En se manifestant ici, Yukio Mishima voulait que le lieu de l’humiliation devint le lieu de la renaissance nationale.
A 45 ans, l’écrivain, de son vrai nom Kimitake Hiraoka, était au faîte de la gloire. Il était l'auteur japonais vivant le plus connu, dramaturge, essayiste, acteur et metteur en scène, etc., il avait été cité pour le Nobel de littérature. Le jour de son sacrifice ultime, il venait juste de finir "L'Ange de la décomposition", dernier volume de sa tétralogie "La Mer de la fertilité".
Engagé politiquement dans l’aile la plus radicale et la plus traditionaliste du nationalisme japonais, Yukio Mishima dénonçait la corruption spirituelle de son pays et son inféodation aux USA.
Barricadé dans un bureau du QG de l'armée de terre, Mishima apparut à la fenêtre de celui-ci et lança un appel aux soldats rassemblés à ses pieds. Il les exhorta à se soulever pour changer la Constitution pacifiste imposée par les Américains, afin de redonner au Japon une armée digne de ce nom et de lui permettre de retrouver sa grandeur.
Son discours fut accueilli par des huées et des cris de dérision. Yukio Mishima ne s’était pas fait beaucoup d’illusions, il connaissait l’état d’esprit d’un peuple abêti par près de vingt-cinq années d’occupation militaire et spirituelle. Mais, s’il ne croyait plus guère aux masses Mishima savait que, par un acte symbolique, il pouvait réveiller les meilleurs, susciter dans leur âme l’étincelle d’un refus du désordre établi qui ne s’éteindrait jamais.
Il se donna donc la mort selon la tradition des guerriers japonais en performant un seppuku. Son compagnon de combat Masakatsu Morita abrégea son agonie et toujours selon le strict rituel en le décapitant d’un coup de sabre, avant de s’éventrer à son tour...
C’était il y a trente cinq ans.
Sa mort spectaculaire fut considérée avec embarras et réprobation par les hommes politiques, les médias et l'opinion, sur fond de Guerre du Vietnam et d'agitation gauchiste, alors qu'on craignait une résurrection du militarisme nippon.

- - - -

» **Liste des tâches**
a - Recopiez mot pour mot l'extrait sur Yukio Mishima, de "Sa mort spectaculaire" à "du militarisme nippon.".
b - D'après l'extrait sur Yukio Mishima, quel était le vrai nom de l'écrivain ?
c - Selon l'extrait sur Yukio Mishima, qui a considéré sa mort avec embarras et réprobation ? Citez-les tous.
Les enregistrements ne servent pas ici.

» **Jeu de données**
- - - -

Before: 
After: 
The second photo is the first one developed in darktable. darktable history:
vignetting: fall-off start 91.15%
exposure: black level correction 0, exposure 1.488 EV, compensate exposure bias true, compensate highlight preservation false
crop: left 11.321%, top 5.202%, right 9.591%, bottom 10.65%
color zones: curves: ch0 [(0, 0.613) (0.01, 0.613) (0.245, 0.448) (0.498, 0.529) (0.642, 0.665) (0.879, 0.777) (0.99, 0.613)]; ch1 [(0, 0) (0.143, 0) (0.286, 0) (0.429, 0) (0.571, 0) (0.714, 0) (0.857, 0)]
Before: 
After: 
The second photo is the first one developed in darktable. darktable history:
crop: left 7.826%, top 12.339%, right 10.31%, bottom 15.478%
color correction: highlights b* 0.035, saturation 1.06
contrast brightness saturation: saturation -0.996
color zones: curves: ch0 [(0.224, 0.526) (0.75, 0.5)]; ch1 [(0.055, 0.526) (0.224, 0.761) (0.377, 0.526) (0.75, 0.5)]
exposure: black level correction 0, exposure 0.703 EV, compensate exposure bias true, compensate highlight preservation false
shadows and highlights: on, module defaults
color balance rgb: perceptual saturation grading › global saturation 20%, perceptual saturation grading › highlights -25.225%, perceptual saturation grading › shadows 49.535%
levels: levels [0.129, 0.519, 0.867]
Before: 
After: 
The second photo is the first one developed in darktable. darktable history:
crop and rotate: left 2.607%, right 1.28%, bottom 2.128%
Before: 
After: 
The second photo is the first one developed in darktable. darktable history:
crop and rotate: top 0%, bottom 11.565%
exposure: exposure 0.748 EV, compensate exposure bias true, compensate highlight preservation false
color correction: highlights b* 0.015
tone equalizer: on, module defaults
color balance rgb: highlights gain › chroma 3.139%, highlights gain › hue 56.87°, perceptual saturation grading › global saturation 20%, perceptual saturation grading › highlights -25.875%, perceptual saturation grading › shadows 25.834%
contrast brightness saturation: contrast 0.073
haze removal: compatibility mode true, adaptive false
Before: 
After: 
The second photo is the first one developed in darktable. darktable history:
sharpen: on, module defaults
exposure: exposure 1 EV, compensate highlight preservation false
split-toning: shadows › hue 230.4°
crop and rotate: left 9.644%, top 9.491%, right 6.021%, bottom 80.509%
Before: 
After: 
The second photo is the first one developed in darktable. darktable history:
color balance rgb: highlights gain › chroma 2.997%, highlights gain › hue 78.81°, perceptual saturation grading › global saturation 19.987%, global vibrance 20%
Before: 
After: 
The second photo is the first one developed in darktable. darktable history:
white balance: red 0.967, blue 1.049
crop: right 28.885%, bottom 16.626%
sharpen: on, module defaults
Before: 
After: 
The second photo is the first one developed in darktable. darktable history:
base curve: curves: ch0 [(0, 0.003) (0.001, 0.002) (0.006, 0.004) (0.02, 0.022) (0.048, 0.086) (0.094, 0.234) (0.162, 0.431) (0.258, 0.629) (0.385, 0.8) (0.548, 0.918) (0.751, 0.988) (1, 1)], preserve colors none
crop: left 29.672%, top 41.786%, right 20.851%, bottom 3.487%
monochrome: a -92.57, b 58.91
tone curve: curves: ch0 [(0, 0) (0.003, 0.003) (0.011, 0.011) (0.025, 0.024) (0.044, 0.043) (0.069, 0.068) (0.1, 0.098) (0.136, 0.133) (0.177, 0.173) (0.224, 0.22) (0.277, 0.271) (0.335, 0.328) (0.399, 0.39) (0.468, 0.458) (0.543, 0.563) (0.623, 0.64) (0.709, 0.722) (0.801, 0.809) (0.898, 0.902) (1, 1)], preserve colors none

- - - -

» **Réponses**
a -
Sa mort spectaculaire fut considérée avec embarras et réprobation par les hommes politiques, les médias et l'opinion, sur fond de Guerre du Vietnam et d'agitation gauchiste, alors qu'on craignait une résurrection du militarisme nippon.

b - Kimitake Hiraoka.

c - Les hommes politiques, les médias et l'opinion.